Re: UTF-16 inside UTF-8

From: Doug Ewell (dewell@adelphia.net)
Date: Wed Nov 05 2003 - 00:49:11 EST

Next message: Abdij Bhat: "RE: UTF8 and COntrol Characters"

Previous message: Abdij Bhat: "UTF8 and COntrol Characters"
In reply to: Peter Kirk: "Re: UTF-16 inside UTF-8"
Next in thread: Jungshik Shin: "Re: UTF-16 inside UTF-8"
Reply: Jungshik Shin: "Re: UTF-16 inside UTF-8"
Reply: Peter Kirk: "Re: UTF-16 inside UTF-8"
Messages sorted by: [ date ] [ thread ] [ subject ] [ author ] [ attachment ]
Mail actions: [ respond to this message ] [ mail a new topic ]

Peter Kirk <peterkirk at qaya dot org> wrote:

>> ... (a very old, legacy application, unaware of the existence of
>> codepoints above U+FFFF) ...
>
> Such applications are not "very old", they are still being written.
> For example (see http://www.mysql.com/doc/en/Charset-Unicode.html),
> MySQL 4.1 adds UCS-2 and UTF-8 support to previous versions but for
> single two-byte codes in UCS-2 and up to three bytes per UTF-8
> character only :-( - and this is still in alpha!
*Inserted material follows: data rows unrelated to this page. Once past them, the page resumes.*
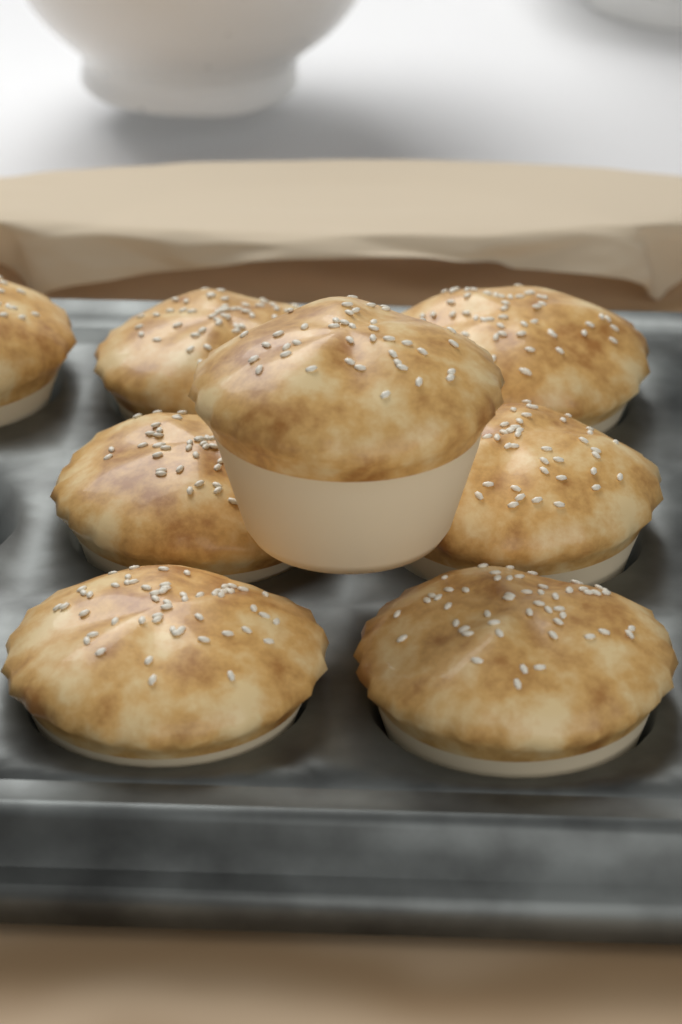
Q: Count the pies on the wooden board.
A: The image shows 8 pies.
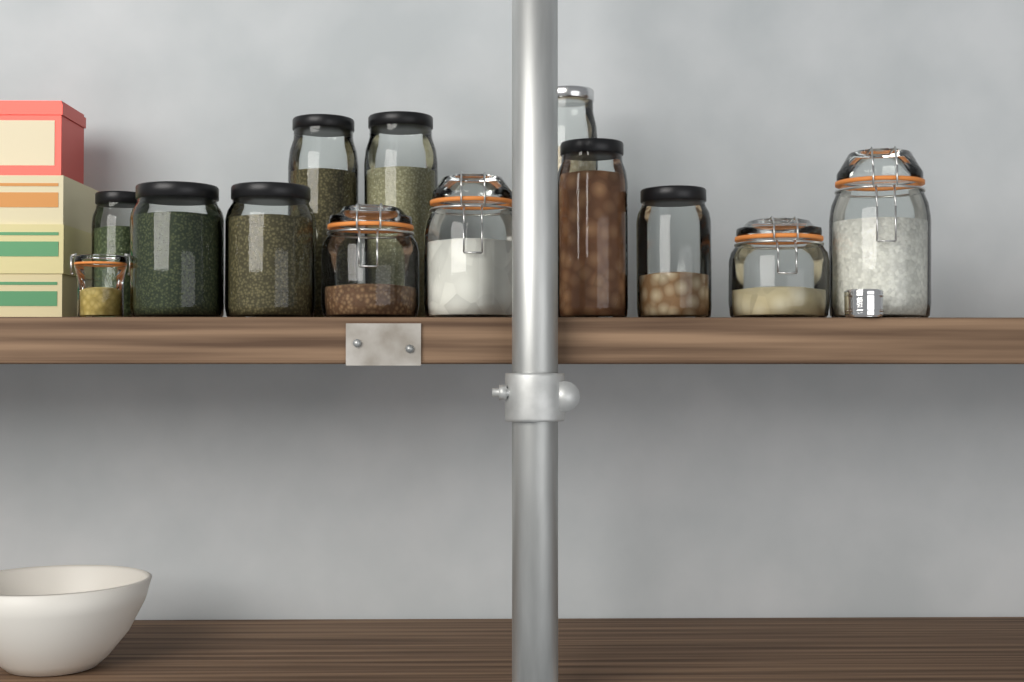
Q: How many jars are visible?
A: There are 13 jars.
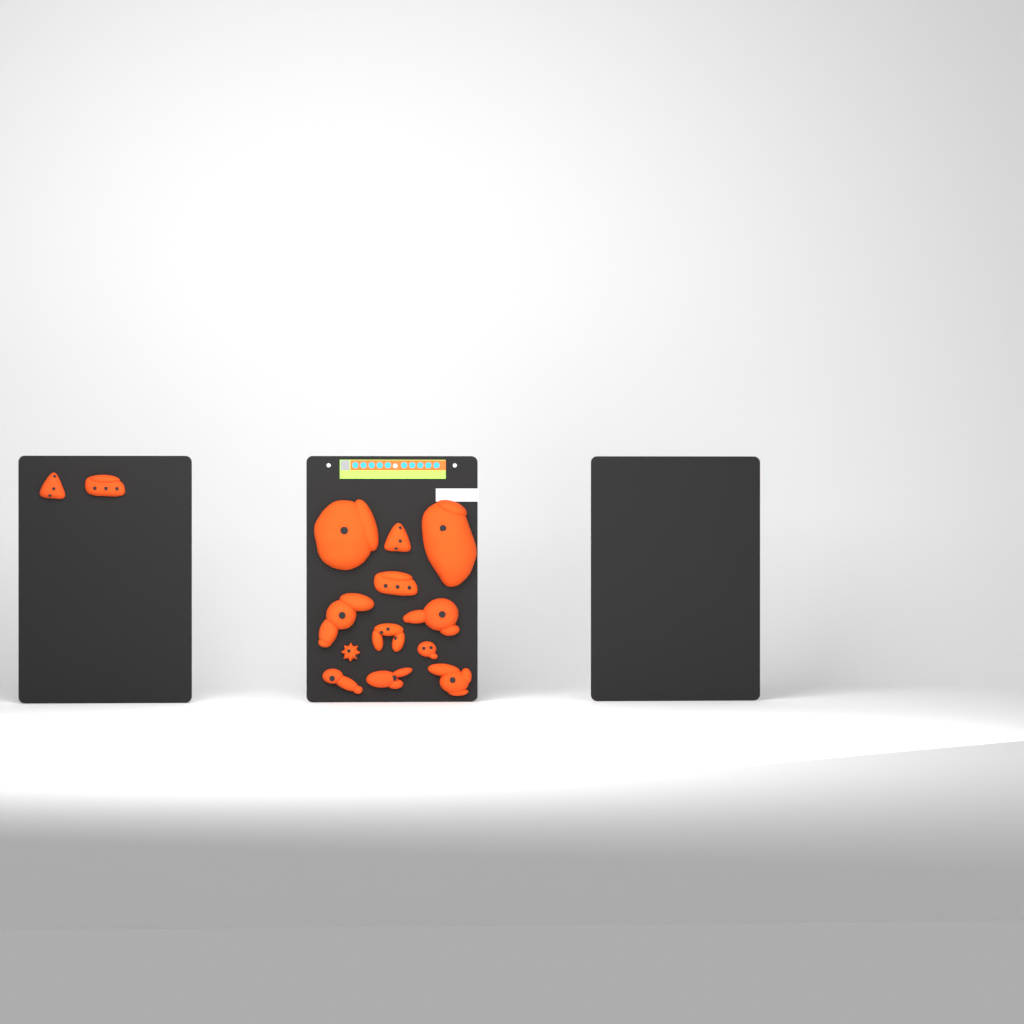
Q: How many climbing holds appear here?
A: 14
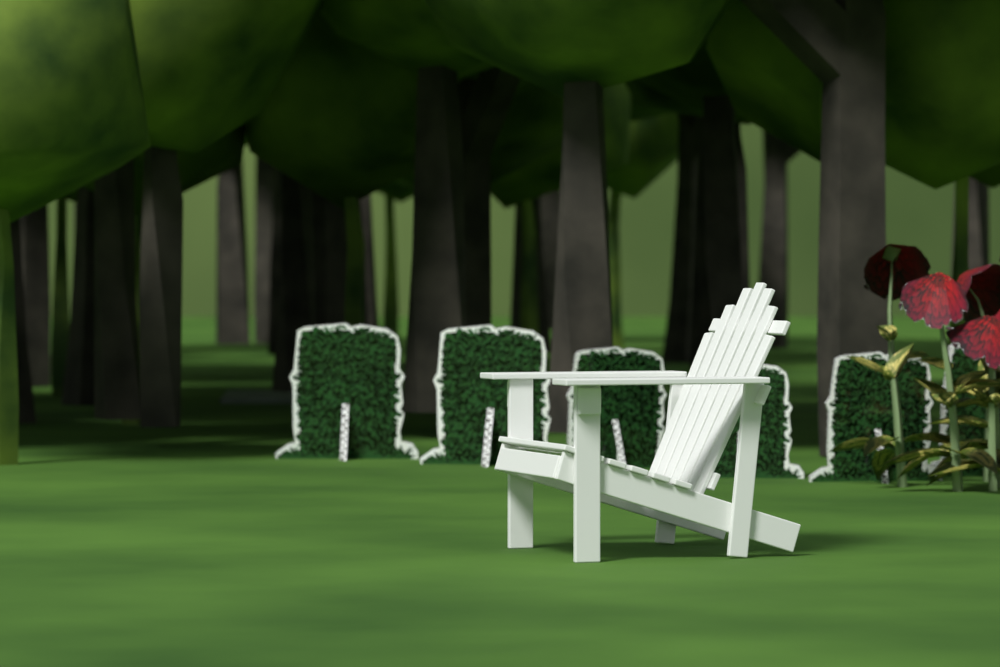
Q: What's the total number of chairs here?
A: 1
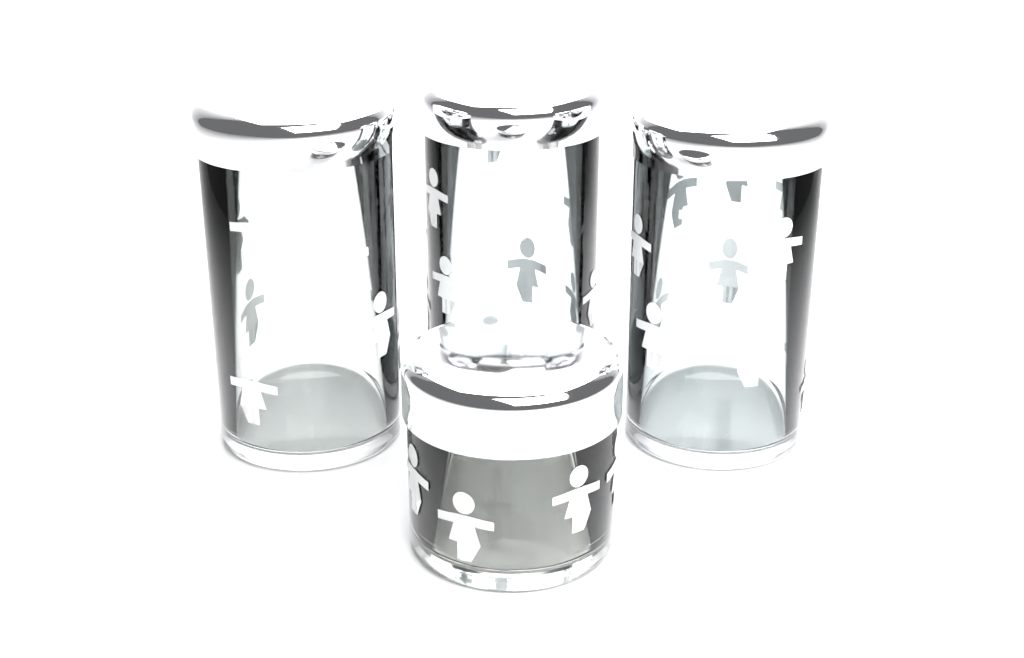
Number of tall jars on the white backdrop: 3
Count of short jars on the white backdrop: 1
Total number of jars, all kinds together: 4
At the risk of upsetting the open-source faithful, that is just plain
lazy. Anyone who can master the wizardly details of building a powerful
(and commercially successful) database program can figure out how to
slap two surrogates together without destroying performance.
Constraining UTF-8 to the BMP is even less defensible, since there is no
performance penalty in allowing four-byte UTF-8 sequences.

-Doug Ewell
Fullerton, California
http://users.adelphia.net/~dewell/

Next message: Abdij Bhat: "RE: UTF8 and COntrol Characters"
Previous message: Abdij Bhat: "UTF8 and COntrol Characters"
In reply to: Peter Kirk: "Re: UTF-16 inside UTF-8"
Next in thread: Jungshik Shin: "Re: UTF-16 inside UTF-8"
Reply: Jungshik Shin: "Re: UTF-16 inside UTF-8"
Reply: Peter Kirk: "Re: UTF-16 inside UTF-8"
Messages sorted by: [ date ] [ thread ] [ subject ] [ author ] [ attachment ]
Mail actions: [ respond to this message ] [ mail a new topic ]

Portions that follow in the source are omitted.